While the FDA does not consult its advisory committee on every decision, the circumvention of the committee skips over a debate about how to deploy vaccine resources that remain in low supply around the globe. And the public won’t receive key information about how top public health officials are thinking about the chances of a winter surge and how boosters might help.

“At least the initial data from Israel did suggest it cut down on infections,” said Jesse Goodman, a former FDA chief scientist. “During a pandemic we’re having trouble getting control of, that itself may be helpful ultimately. But there should be a discussion.”

‘Sporadic and haphazard’

Offit added it’s not unusual to expect the protection against mild cases provided by neutralizing antibodies to wane, especially because the clinical trials tested people’s immunity for a median of two months, likely at the peak of the vaccine-acquired immunity.

“I think we created an unreasonable expectation for what efficacy means for this vaccine early on. I wish we had provided more anticipatory guidelines for what you could expect over time,” Offit said. “If the goal is to keep neutralizing antibody titers up, after the third dose it will still come down. … It won’t be the last dose.”

U.S. policy “seems so sporadic and haphazard at some level,” Offit said.

Some studies, including data from Wisconsin and England, indicate that the vaccine may be less effective in stopping the spread of the highly contagious delta variant. Still, some committee members are optimistic that a third dose will be a “true boost” that improves protection long term.

“This is the real crux of the issue: Do we need to boost now to protect against all disease, or wait and only hit the ‘boost’ button when levels of protection against severe disease wane further?” said Paul Spearman, director of the division of infectious diseases at Cincinnati Children’s Hospital Medical Center. “I personally think we should boost everyone, because the primary two-dose series is much inferior to the level of immunity that is achieved after a third dose.”

The hope among some experts in vaccine distribution is simpler: that removing any restrictions on who gets a booster will encourage more uptake. 

“Making boosters available broadly would clear up consumer confusion and just generally make logistics easier,” said Claire Hannan, executive director of the Association of Immunization Managers.

But others question whether more testing and education aimed at unvaccinated Americans would be a better use of resources. 
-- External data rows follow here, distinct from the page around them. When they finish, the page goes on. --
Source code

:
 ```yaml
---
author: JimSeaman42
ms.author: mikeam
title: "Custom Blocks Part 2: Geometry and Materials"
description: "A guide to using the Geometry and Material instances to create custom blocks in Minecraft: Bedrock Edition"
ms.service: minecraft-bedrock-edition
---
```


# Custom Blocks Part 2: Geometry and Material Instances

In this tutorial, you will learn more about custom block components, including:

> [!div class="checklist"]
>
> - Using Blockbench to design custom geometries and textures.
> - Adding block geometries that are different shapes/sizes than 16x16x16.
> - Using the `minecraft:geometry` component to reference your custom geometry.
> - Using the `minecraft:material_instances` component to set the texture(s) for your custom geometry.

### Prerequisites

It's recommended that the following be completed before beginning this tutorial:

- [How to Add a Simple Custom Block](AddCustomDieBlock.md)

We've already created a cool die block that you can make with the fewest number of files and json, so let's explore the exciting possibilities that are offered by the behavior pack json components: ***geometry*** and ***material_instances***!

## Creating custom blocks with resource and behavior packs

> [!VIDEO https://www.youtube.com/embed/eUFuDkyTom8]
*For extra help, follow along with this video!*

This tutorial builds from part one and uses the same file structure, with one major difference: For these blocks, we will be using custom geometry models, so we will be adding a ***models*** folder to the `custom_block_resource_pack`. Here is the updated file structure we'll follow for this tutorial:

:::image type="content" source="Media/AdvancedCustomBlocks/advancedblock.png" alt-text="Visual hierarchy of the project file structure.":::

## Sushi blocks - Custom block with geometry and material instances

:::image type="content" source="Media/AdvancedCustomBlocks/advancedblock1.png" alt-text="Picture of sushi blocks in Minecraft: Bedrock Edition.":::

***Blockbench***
“Ongoing protection of initial vaccines against severe infection without a booster and the probability of higher booster uptake in regions with high initial uptake suggest that the magnitude of additional societal benefit with a booster-for-all policy will be small,” Harvard Medical School professors Ameet Sarpatwari and Emily Hyle, Harvard health policy professor Ankur Pandya and Sturm College of Law at the University of Denver health policy professor Govind Persad wrote in the Annals of Internal Medicine. “Without ... a transparent approach to decision making, limited resources may be suboptimally used and public trust damaged.”

Meanwhile, Pfizer CEO Albert Bourla acknowledged in a call with investors earlier this month that the demand for boosters from wealthy countries is likely to continue to crowd out low- and middle-income countries that can’t match the purchasing power of countries like the United States. 

“Predominantly, right now, we have already signed orders for [2022], and those are with high-income countries,” Bourla said. “We are negotiating right now with a few middle-income countries, and with even fewer low-income countries.”

White House chief medical adviser Anthony Fauci indicated Monday that the U.S. government is working with COVID-19 vaccine makers to increase their manufacturing capacity, but details are scarce. 

Fauci also said at the Bipartisan Policy Center event that he thinks holiday gatherings of vaccinated people are generally safe. But he also suggested boosters are key to suppressing a post-holiday surge. 

“If you get vaccinated and your family’s vaccinated, you can feel good about enjoying a typical Thanksgiving, Christmas with your family and close friends,” Fauci said. But he also suggested wearing a mask in crowded indoor places. “This will end. How quickly we get to the end depends on us. How well we get vaccinated, how well we get boosted.”